6 thoughts on “Ethics, Nightmares, and Killing a Fly

  1. It’s sort of an evolutionary moral pickle. As humans are skilled at inventing things, like light bulbs, we draw in creatures, like moths, attracted to light. We can justify swatting them by saying, “‘tough shit, moths, we evolved to invent light bulbs faster than you evolved to figure out, “light bulb bad, human squash you.'”

    OTOH. The Earth can say the same thing. “Tough shit, humans, my biosphere reacted faster to all your carbon emissions faster than you could stop being dumb.” If you feel sorry for dumb humanity in this equation, you should feel sorry for dumb moths.

    BTW, the Jains are most amazing when you consider mosquitoes. I do try to usher most bugs outside and let each of us take our own chances with predators, but you slap a mosquito when it lands on you. This is almost reflex.

    Although if I had my choice, I’d build a bat belfry. Bats are great at eating mosquitoes, and there are ways to encourage them to live in your yard. But the SO is terrified of bats, so that’s a no-go.

    • That’s too bad because bats was so cool. One got trapped in a computer lab with me so I got to watch it for about 15 minutes as it found its way out. Truly amazing! They don’t fly so much as swim. I was fascinated the whole time.

      My entomologist cousin told me today that flies might be attracted to my breath. So next time I’m going to brush my teeth and see if that work. If it doesn’t, I will kill them. But I am willing to go that far.

  2. So, is there not a likewise plight when it comes to your founding of SSP in roughly 1978?
    I used to have bug funerals when I was little. I couldn’t stand the idea that something, anything, had died needlessly. Mom would have to lie to me and tell me, “no, i think he’s just sleeping…i probably just knocked him out” so i would construct a temporary bug hospital room out of bricks, in the back yard.
    I have one of those kids now. Our youngest of three, who is also an 11year old vegetarian (has been for many years) cannot tolerate spiders indoors, but will go to great efforts to avoid their harm.
    I think his sensitivity is really endearing.

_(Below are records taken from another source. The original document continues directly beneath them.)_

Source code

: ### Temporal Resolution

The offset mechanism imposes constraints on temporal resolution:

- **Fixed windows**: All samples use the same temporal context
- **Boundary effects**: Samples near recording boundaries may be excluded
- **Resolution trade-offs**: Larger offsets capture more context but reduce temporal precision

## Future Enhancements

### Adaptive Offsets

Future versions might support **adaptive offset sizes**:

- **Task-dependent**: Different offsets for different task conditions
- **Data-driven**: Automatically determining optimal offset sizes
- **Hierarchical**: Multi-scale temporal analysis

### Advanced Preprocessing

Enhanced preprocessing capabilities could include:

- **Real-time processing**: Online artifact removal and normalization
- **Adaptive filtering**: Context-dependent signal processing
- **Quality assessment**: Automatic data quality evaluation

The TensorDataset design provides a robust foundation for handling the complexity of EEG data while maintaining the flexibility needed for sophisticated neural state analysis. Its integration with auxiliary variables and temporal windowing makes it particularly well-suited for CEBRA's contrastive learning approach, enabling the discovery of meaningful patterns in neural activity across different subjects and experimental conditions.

    • Let’s say I’ve evolved on the issue.

      For the record, the SSP was the “Super Spider Patrol.” It was based on the FFV: the First Family of Virginia, discussed in “The Lees of Old Virginia” sung by Richard Henry Lee in 1776. I was an odd child.

  3. …..The Moth
    On a eastward drive, in the 90’s, through Pocket Canyon…the winding road that connects the southwestern area of downtown Forestville to Guerneville….I came upon a furry something which had been hit and run over. I drove past and avoided it.. The creature, a racoon I think, had looked far beyond rescue but was suffering as it lay pasted to the road. I stopped at the next bend and went back to finish the job. I felt bad about it but not as bad as I otherwise would have, I think.